▶ **ЗАДАНИЯ**
a: В каком году умер Иван Пнин, согласно отрывку о собственности в России?
b: Пожалуйста, напишите продолжение отрывка о собственности в России, начиная сразу после его последнего предложения.

▶ **ИСХОДНЫЙ ТЕКСТ**

*****

Люди за забором. Частное пространство, власть и собственность в России - Максим Трудолюбов 17 стр.


Русские интеллектуалы конца XVIII – начала XIX века с пониманием и надеждой восприняли собственность как основу для личностной независимости и экономического развития. Но менее чем за 100 лет все перевернулось и, как мы увидим в дальнейшем, собственность стала восприниматься как нечто совсем противоположное – как основа для угнетения личности, как препятствие для экономического развития.

Глава 8. Хозяева: трагедия господства

1. Обладатели и правители

Иван Пнин, умерший в 1805 году в возрасте 32 лет, мог бы стать русским Локком или Миллем, если бы прожил дольше. Пнин был внебрачным сыном фельдмаршала князя Николая Васильевича Репнина (отсюда фамилия Пнин: усеченные фамилии давали внебрачным детям) и, хотя и был "незаконным" ребенком, воспитывался как сын вельможи, учился в Благородном пансионе при Московском университете и в Артиллерийском кадетском корпусе в Петербурге, а затем служил в артиллерии.

*****

▶ **ФРАГМЕНТЫ ДАННЫХ**
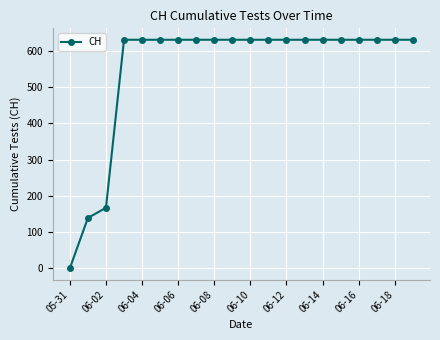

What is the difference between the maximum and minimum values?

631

*****

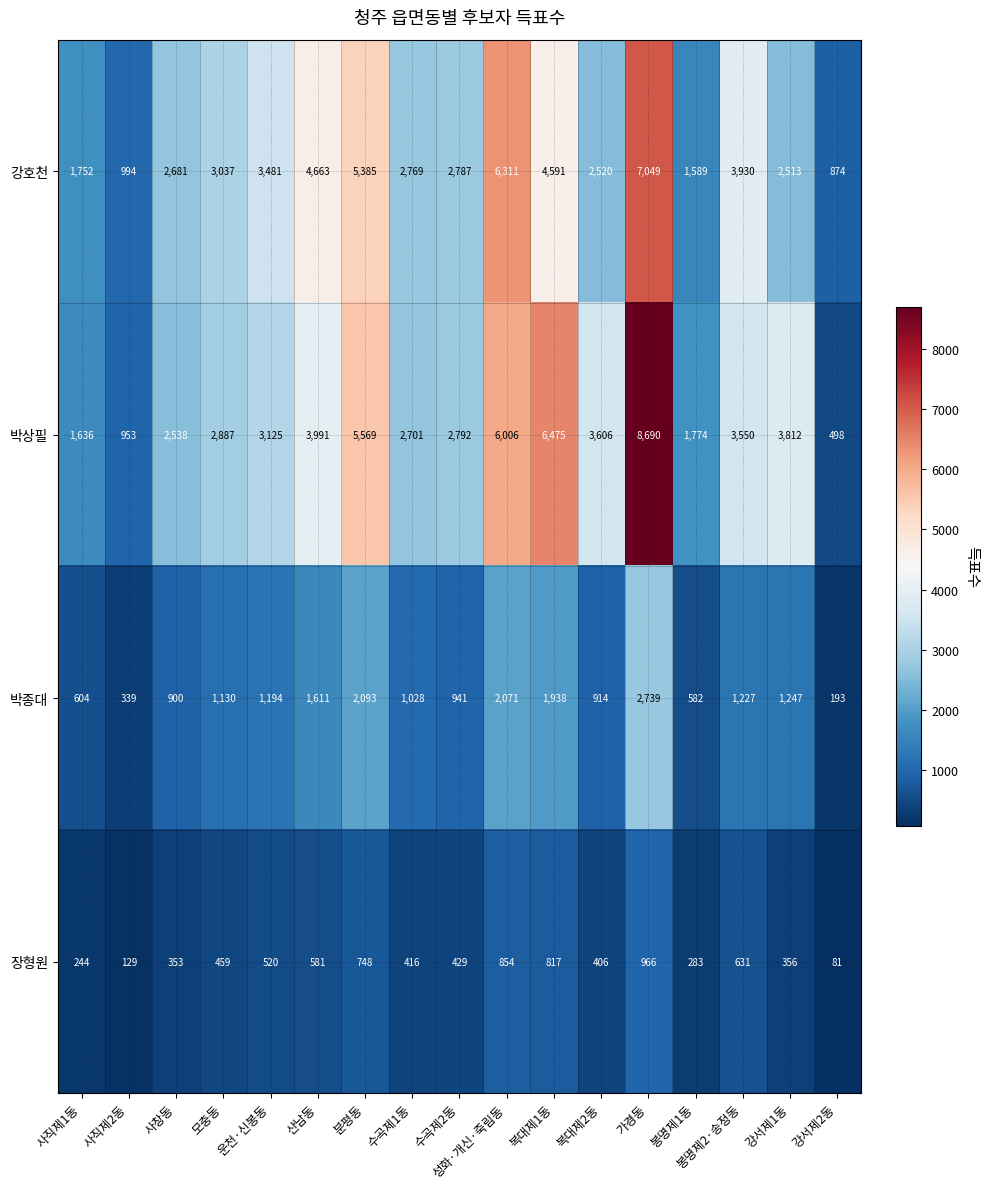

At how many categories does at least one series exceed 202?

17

*****

▶ **ОТВЕТЫ ПО ЗАДАНИЯМ**
a: В 1805 году.

b:
В конце 1790-х годов Пнин, уже в отставке, сдружился с Александром Бестужевым, отцом декабристов, и совместно с ним в течение 1798 года выпускал "Санкт-Петербургский журнал", передовой для своего времени интеллектуальный ежемесячник. Издание представляло собой полускрытую фронду сына против отца-императора: журнал финансировал сам великий князь Александр Павлович, вольнодумный воспитанник швейцарца Фредерика Лагарпа. Имя высочайшего издателя нигде не указывалось, но, поскольку "все всё знали", Пнин и Бестужев были защищены от вмешательства цензуры. Молодые люди позволяли себе откликаться на самые острые вопросы времени, публиковали переводы современных им и модных политэкономов Джеймса Денема-Стюарта и маркиза де Кондорсе. Редакция журнала видела себя интеллектуальным центром, в котором разрабатывалась политическая программа будущего царствования.

В брошюре "Опыт о просвещении относительно к России", написанной уже после прихода Александра к власти, Пнин расставляет акценты: чтобы быть хорошим подданным, человек должен быть гражданином, а гражданином он может стать, если у него есть собственность: "Чем более гражданин уверен в своей безопасности и собственности, тем становится он рачительнее, деятельнее, счастливее, следовательно, полезнее и преданнее своему государству".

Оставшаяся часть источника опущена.